The L1 estimator, or geometric median, is a multivariate generalization of the (univariate) median concept. This function performs a multivariate aggregation (via L1 estimator) according to a suite of ratio-scale soil properties. The L1 estimator is applied to soil profile data that have been sliced to a 1-depth-unit basis. Data should be well stratified by groups defined in fm, otherwise the L1 median may not make any sense.

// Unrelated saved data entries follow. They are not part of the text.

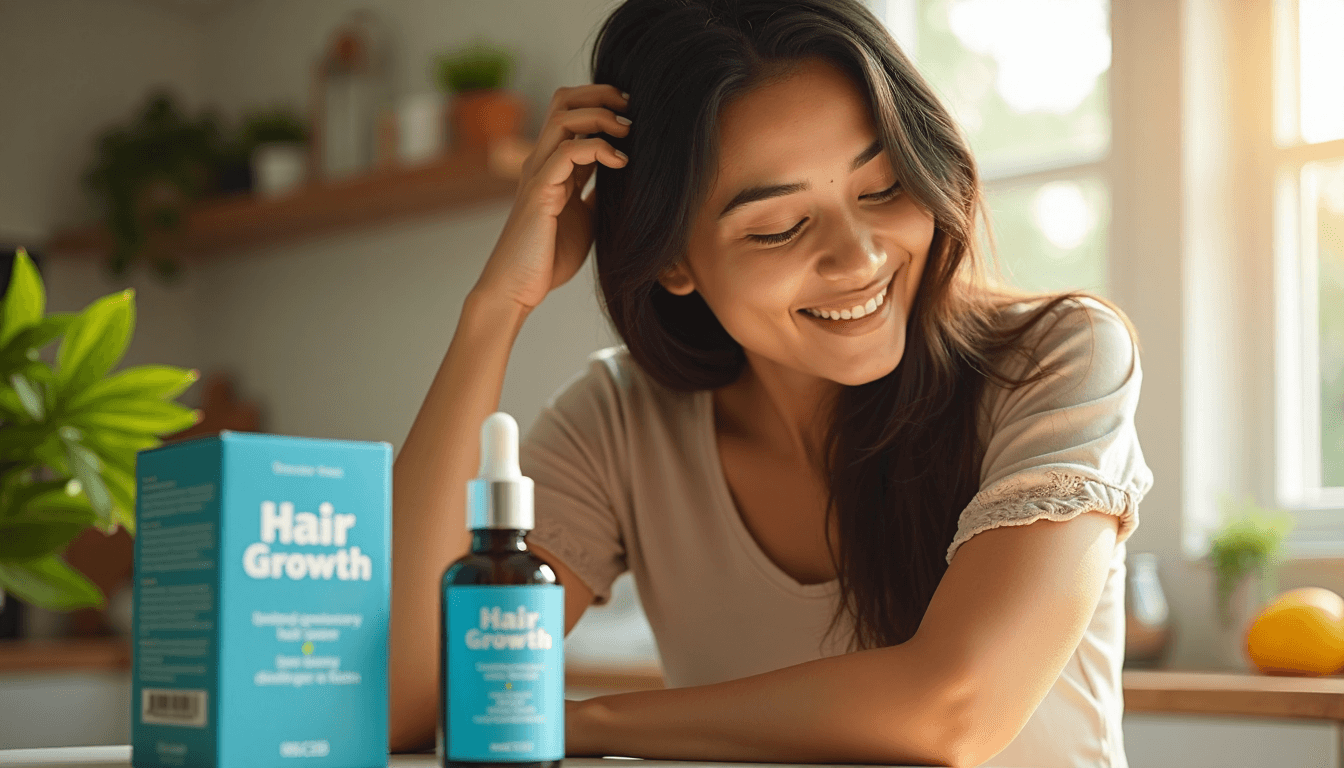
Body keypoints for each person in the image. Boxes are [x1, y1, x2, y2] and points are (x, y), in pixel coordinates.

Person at [389, 0, 1153, 765]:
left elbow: (953, 710)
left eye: (883, 189)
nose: (857, 258)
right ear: (673, 262)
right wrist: (496, 308)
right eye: (778, 228)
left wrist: (581, 723)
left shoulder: (1058, 357)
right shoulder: (620, 424)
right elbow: (405, 704)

See the L1 Profiles Tutorial for additional examples.

L1_profiles(
  x,
  fm,
  basis = 1,
  method = c("regex", "simple", "constant"),
  maxDepthRule = c("max", "min"),
  maxDepthConstant = NULL
)

Arguments

x

SoilProfileCollection object

fm

formula, for example: group ~ p1 + p2 + p3, where "group" is a site-level grouping variable, and "p1", "p2", and "p3" are horizon level variables

basis

positive integer, aggregation basis (e.g. 1 for 1-depth-unit intervals). Values other than 1 are not currently supported.

method

soil depth evaluation method: "regex" for regular expression, "simple", or "constant". See details.

maxDepthRule

maximum depth rule: "max" or "min" See details.

maxDepthConstant

positive integer, maximum depth when maxDepthRule = 'constant'

Value

a SoilProfileCollection object

Details

See this related tutorial for additional examples. The method, maxDepthRule, and maxDepthConstant arguments set the maximum depth (over the entire collection) of analysis used to build "L1 profiles". The following rules are available:

  • method = 'regex' uses pattern matching on horizon designations (note that hzdesgnname metadata must be set with hzdesgnname(x) <- 'columnname')

  • method = 'simple' uses min or max as applied to x, no accounting for non-soil horizons (e.g. Cr or R)

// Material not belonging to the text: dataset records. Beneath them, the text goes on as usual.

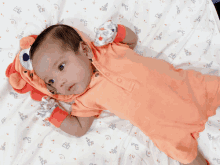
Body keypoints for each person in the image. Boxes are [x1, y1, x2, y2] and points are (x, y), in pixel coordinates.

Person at [7, 20, 211, 165]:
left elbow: (132, 41)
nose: (59, 81)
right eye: (51, 81)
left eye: (61, 67)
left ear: (85, 51)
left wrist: (117, 31)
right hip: (164, 127)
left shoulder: (108, 50)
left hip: (186, 86)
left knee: (211, 87)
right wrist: (54, 115)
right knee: (183, 153)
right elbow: (79, 128)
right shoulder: (84, 100)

  • method = 'constant' uses a fixed depth value supplied by maxDepthConstant

The maxDepthRule argument sets depth calculation constraint, applied to soil depths computed according to method (min or max).

Note

This function requires the Gmedian package.

References

Cardot, H., Cenac, P. and Zitt, P-A. (2013). Efficient and fast estimation of the geometric median in Hilbert spaces with an averaged stochastic gradient algorithm. Bernoulli, 19, 18-43.